Como filósofa, Cleland reconheceu que os cientistas estavam cometendo um erro. Seu erro não teve a ver com atributos determinados ou algum outro ponto filosófico sutil entendido apenas por alguns lógicos. Foi um erro fundamental que atrapalhou a própria ciência. Cleland expôs a natureza desse erro em um artigo e, em 2001, ela viajou para Washington, DC, para apresentá-lo em uma reunião da Associação Americana para o Avanço da Ciência. Ela se levantou diante de uma platéia composta em sua maioria por cientistas e disse que era inútil tentar encontrar uma definição de vida.

 

O problema que os cientistas tiveram para definir a vida não tinha nada a ver com as particularidades das características da vida, como homeostase ou evolução. Tinha a ver com a natureza das próprias definições - algo que os cientistas raramente paravam para considerar. “As definições”, escreveu Cleland, “não são as ferramentas adequadas para responder à pergunta científica 'o que é a vida?'”

 

As definições servem para organizar nossos conceitos.. A palavra simplesmente liga esses conceitos de maneira precisa. E como as definições têm um trabalho muito restrito, não podemos revisá-las por meio de investigação científica.

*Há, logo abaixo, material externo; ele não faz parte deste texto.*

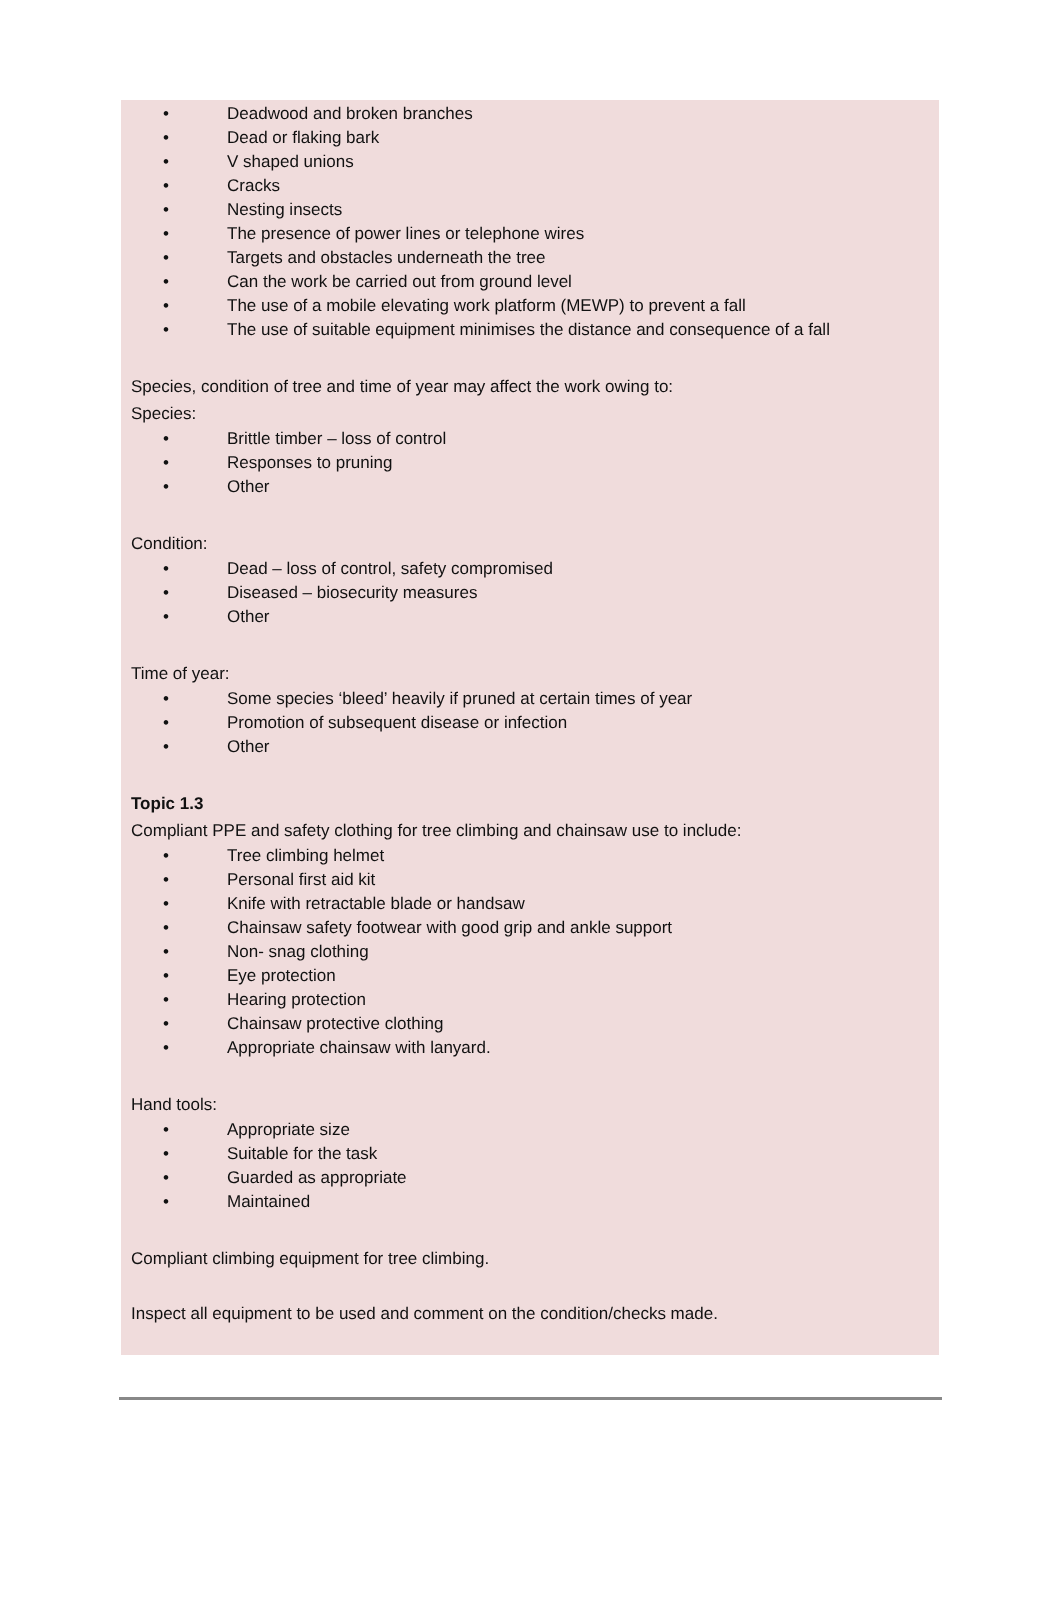• Deadwood and broken branches
• Dead or flaking bark
• V shaped unions
• Cracks
• Nesting insects
• The presence of power lines or telephone wires
• Targets and obstacles underneath the tree
• Can the work be carried out from ground level
• The use of a mobile elevating work platform (MEWP) to prevent a fall
• The use of suitable equipment minimises the distance and consequence of a fall
Species, condition of tree and time of year may affect the work owing to:
Species:
• Brittle timber – loss of control
• Responses to pruning
• Other
Condition:
• Dead – loss of control, safety compromised
• Diseased – biosecurity measures
• Other
Time of year:
• Some species ‘bleed’ heavily if pruned at certain times of year
• Promotion of subsequent disease or infection
• Other
Topic 1.3
Compliant PPE and safety clothing for tree climbing and chainsaw use to include:
• Tree climbing helmet
• Personal first aid kit
• Knife with retractable blade or handsaw
• Chainsaw safety footwear with good grip and ankle support
• Non- snag clothing
• Eye protection
• Hearing protection
• Chainsaw protective clothing
• Appropriate chainsaw with lanyard.
Hand tools:
• Appropriate size
• Suitable for the task
• Guarded as appropriate
• Maintained
Compliant climbing equipment for tree climbing.
Inspect all equipment to be used and comment on the condition/checks made.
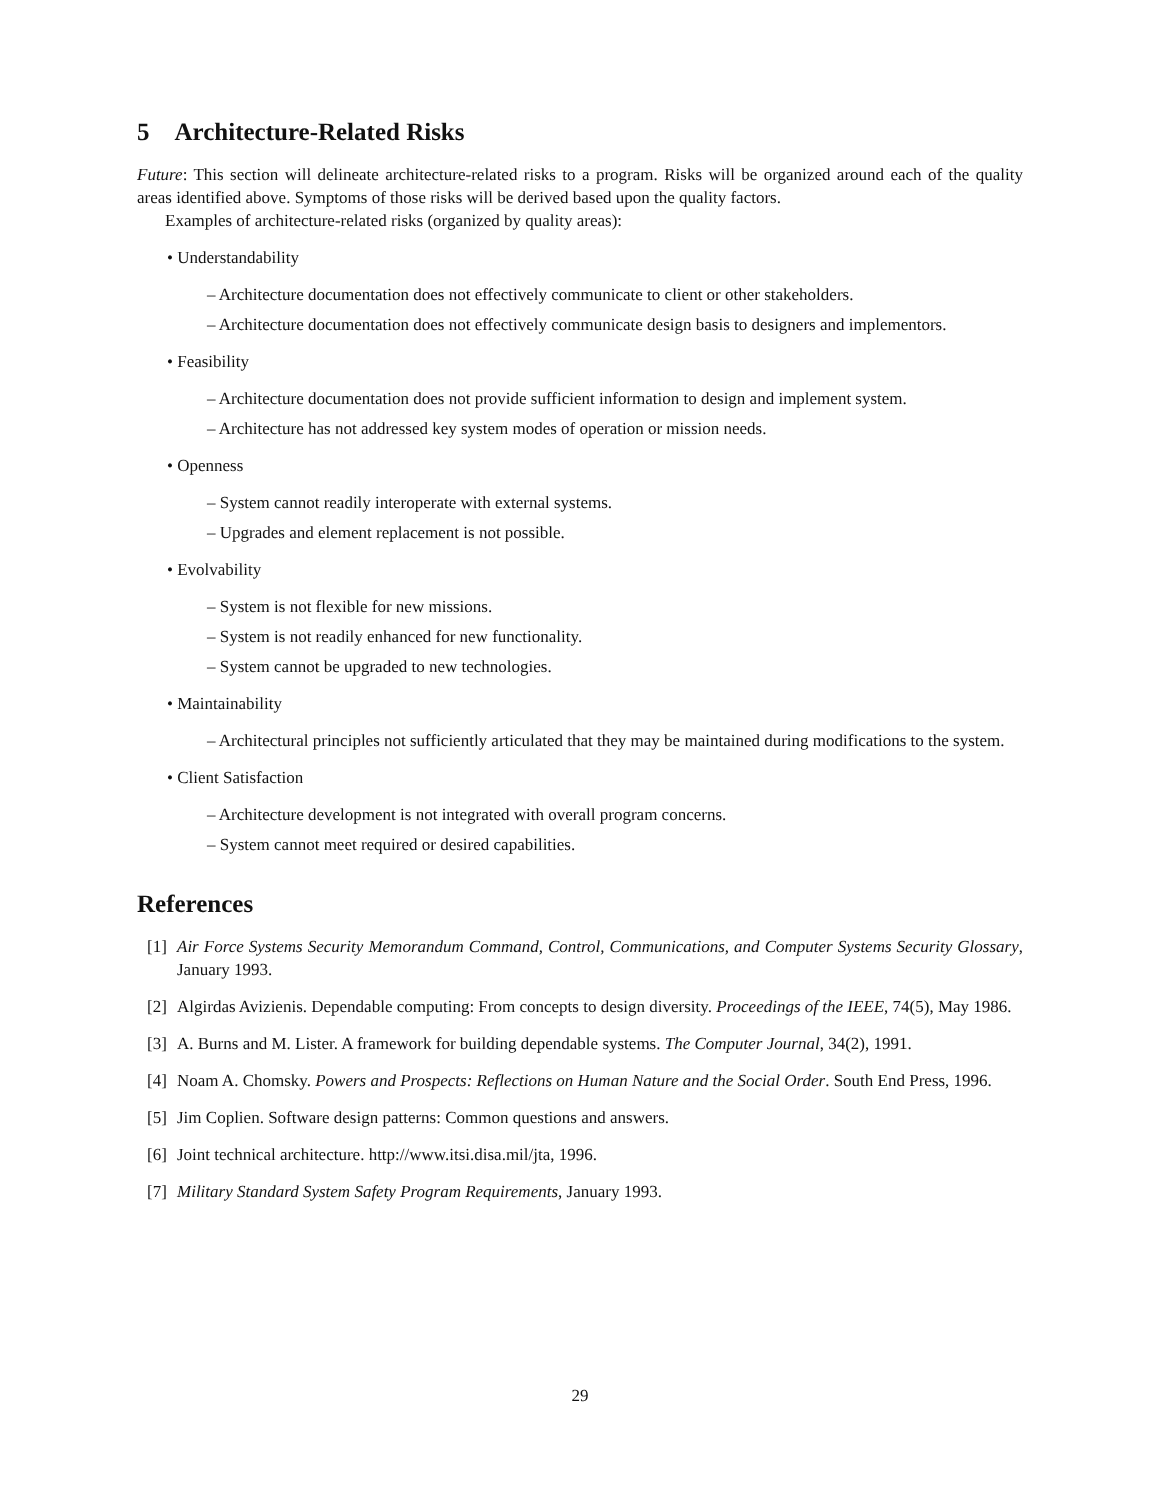5 Architecture-Related Risks
Future: This section will delineate architecture-related risks to a program. Risks will be organized around each of the quality areas identified above. Symptoms of those risks will be derived based upon the quality factors.
Examples of architecture-related risks (organized by quality areas):
• Understandability
– Architecture documentation does not effectively communicate to client or other stakeholders.
– Architecture documentation does not effectively communicate design basis to designers and implementors.
• Feasibility
– Architecture documentation does not provide sufficient information to design and implement system.
– Architecture has not addressed key system modes of operation or mission needs.
• Openness
– System cannot readily interoperate with external systems.
– Upgrades and element replacement is not possible.
• Evolvability
– System is not flexible for new missions.
– System is not readily enhanced for new functionality.
– System cannot be upgraded to new technologies.
• Maintainability
– Architectural principles not sufficiently articulated that they may be maintained during modifications to the system.
• Client Satisfaction
– Architecture development is not integrated with overall program concerns.
– System cannot meet required or desired capabilities.
References
[1] Air Force Systems Security Memorandum Command, Control, Communications, and Computer Systems Security Glossary, January 1993.
[2] Algirdas Avizienis. Dependable computing: From concepts to design diversity. Proceedings of the IEEE, 74(5), May 1986.
[3] A. Burns and M. Lister. A framework for building dependable systems. The Computer Journal, 34(2), 1991.
[4] Noam A. Chomsky. Powers and Prospects: Reflections on Human Nature and the Social Order. South End Press, 1996.
[5] Jim Coplien. Software design patterns: Common questions and answers.
[6] Joint technical architecture. http://www.itsi.disa.mil/jta, 1996.
[7] Military Standard System Safety Program Requirements, January 1993.
29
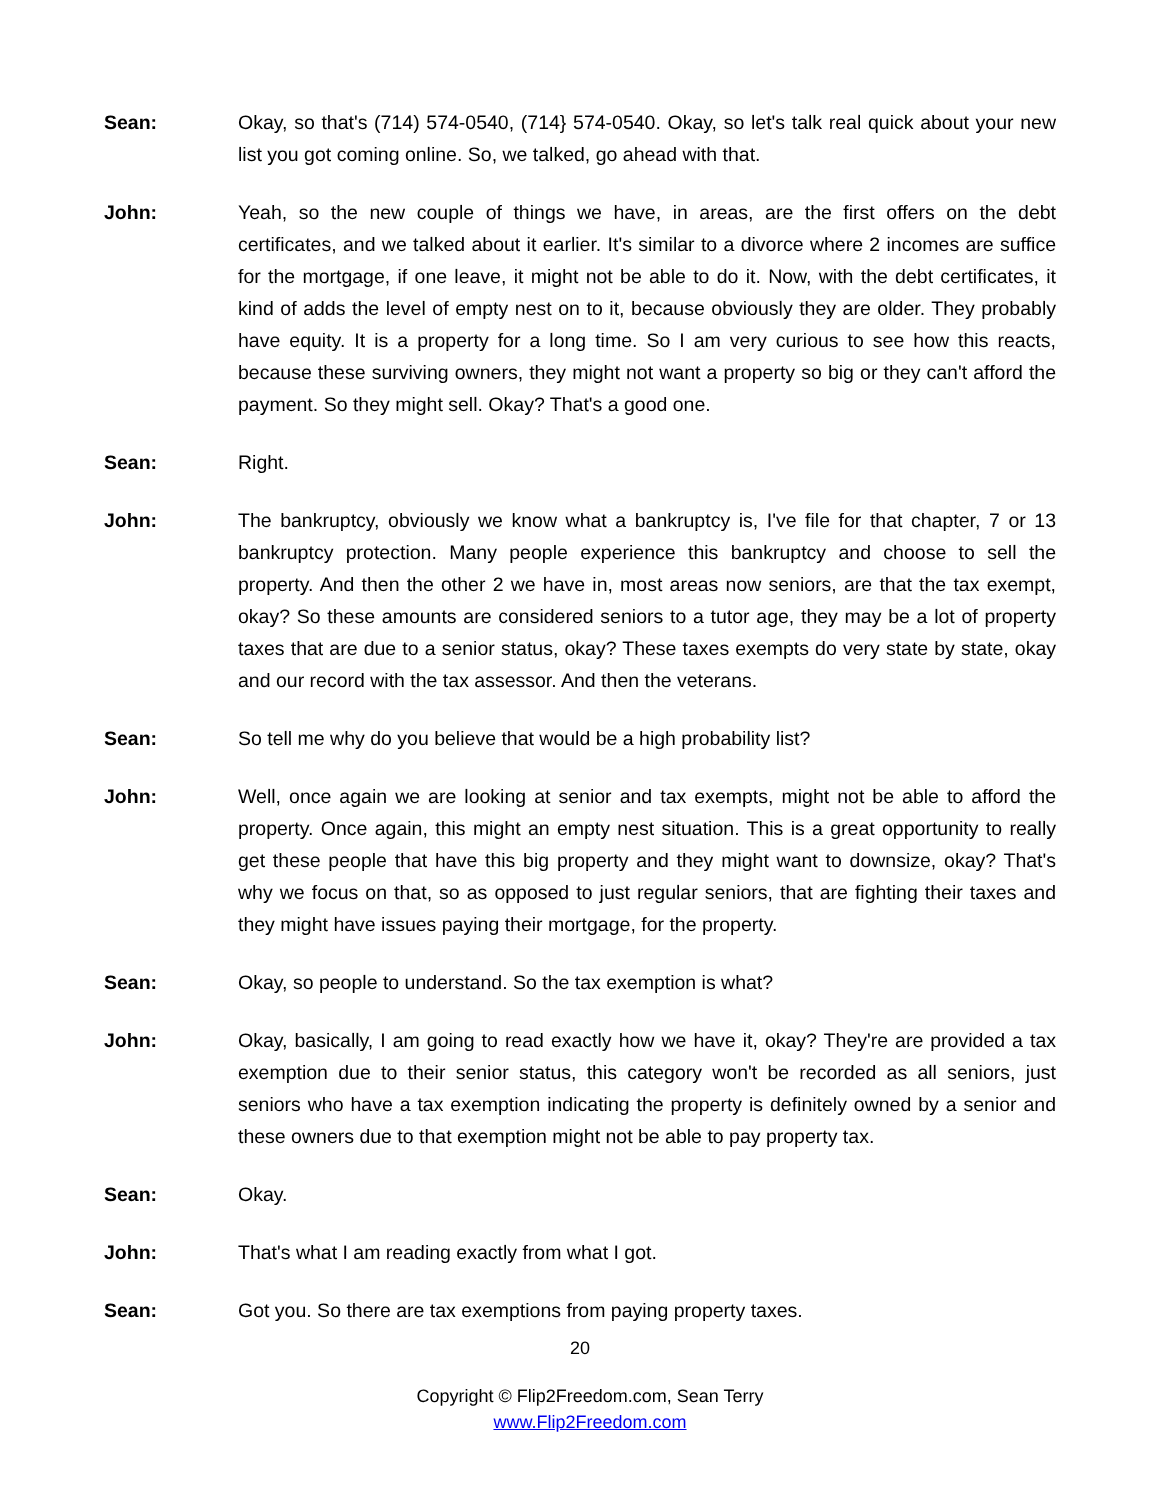Sean: Okay, so that's (714) 574-0540, (714} 574-0540. Okay, so let's talk real quick about your new list you got coming online. So, we talked, go ahead with that.
John: Yeah, so the new couple of things we have, in areas, are the first offers on the debt certificates, and we talked about it earlier. It's similar to a divorce where 2 incomes are suffice for the mortgage, if one leave, it might not be able to do it. Now, with the debt certificates, it kind of adds the level of empty nest on to it, because obviously they are older. They probably have equity. It is a property for a long time. So I am very curious to see how this reacts, because these surviving owners, they might not want a property so big or they can't afford the payment. So they might sell. Okay? That's a good one.
Sean: Right.
John: The bankruptcy, obviously we know what a bankruptcy is, I've file for that chapter, 7 or 13 bankruptcy protection. Many people experience this bankruptcy and choose to sell the property. And then the other 2 we have in, most areas now seniors, are that the tax exempt, okay? So these amounts are considered seniors to a tutor age, they may be a lot of property taxes that are due to a senior status, okay? These taxes exempts do very state by state, okay and our record with the tax assessor. And then the veterans.
Sean: So tell me why do you believe that would be a high probability list?
John: Well, once again we are looking at senior and tax exempts, might not be able to afford the property. Once again, this might an empty nest situation. This is a great opportunity to really get these people that have this big property and they might want to downsize, okay? That's why we focus on that, so as opposed to just regular seniors, that are fighting their taxes and they might have issues paying their mortgage, for the property.
Sean: Okay, so people to understand. So the tax exemption is what?
John: Okay, basically, I am going to read exactly how we have it, okay? They're are provided a tax exemption due to their senior status, this category won't be recorded as all seniors, just seniors who have a tax exemption indicating the property is definitely owned by a senior and these owners due to that exemption might not be able to pay property tax.
Sean: Okay.
John: That's what I am reading exactly from what I got.
Sean: Got you. So there are tax exemptions from paying property taxes.
20
Copyright © Flip2Freedom.com, Sean Terry
www.Flip2Freedom.com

A vida é diferente. Não é o tipo de coisa que pode ser definida simplesmente ligando conceitos. Como resultado, é inútil procurar uma longa lista de recursos que virão a ser a verdadeira definição da vida. “Não queremos saber o que a palavra vida significa para nós”, disse Cleland. “Queremos saber o que é a vida .” E se quisermos satisfazer nosso desejo, argumenta Cleland, precisamos desistir de nossa busca por uma definição.